Warning to investors in Canada’s ‘hottest’ investor market
HomeNews by Jennifer Paterson17 Mar 2015
A city councillor in the country’s hottest market is spearheading a move to crack down on the illegal conversion of secondary suites – something that could affect 90 per cent of investors.
A city councillor in Hamilton, Ont. is aiming to board up illegal secondary suites, a measure bound to impact investors who depend on that rental income to cash flow.
Councilor Matthew Green has filed a motion that would see the municipality allowed to amend a policy around the conversions of single-family houses so as “not to continue to reward those property owners”.
The request asks the provincial government, through the Minister of Municipal Affairs and Housing, to amend its planning act to prohibit applications to renovate a property, such as the conversion of a secondary suite, if construction on the property has already begun.
“There are many in our community who have serious concerns regarding improper conversions of single-family housing to duplexes by property owners who do not apply for, or have approval to, by our City’s planning department in advance of construction,” wrote Councilor Green.
“What we’ve seen in these instances are ‘investors’ who purchase in our neighbourhoods and begin conversions from single-family to multi-unit apartments with three, four or five units intended.
“When they are caught by our bylaw staff, they simple apply for the approval through our committee of adjustment or, if necessary, to the Ontario Municipal Board.”
In Hamilton, it is a classic strategy for investors to start renovations on a secondary suite and then apply for permits. In fact, Erwin Szeto, an investor and local sales representative with Rock Star Real Estate, estimates that 90 or 95 per cent of Hamilton apartments, such as duplexes, triplexes and four-plexes, are not conforming to building code.
But the approval of a basement suite, which is done through the Committee of Adjustments, could take a number of months, so many investors and property owners take the risk.

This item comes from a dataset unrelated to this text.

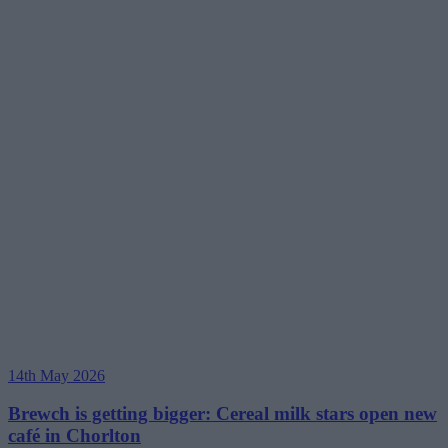
14th May 2026
Brewch is getting bigger: Cereal milk stars open new
café in Chorlton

However, the fine for non-conforming additions starts at $1,000 – a significant amount in a rental market that ranges from $400 to $1,100 a month.
The proposed motion was put forward in a planning committee meeting at the beginning of March. Green asked the provincial government to administer Municipal Affairs and Housing “to amend its planning act to prohibit application for minor variances on any other planning approvals to permit the second-unit conversion if an owner undertakes, or has undertaken, actual conversion before first seeking such planning applications.”
Szeto adds: “That’s very nasty to us investors since the city is so difficult to deal with for permits as anyone will tell you.”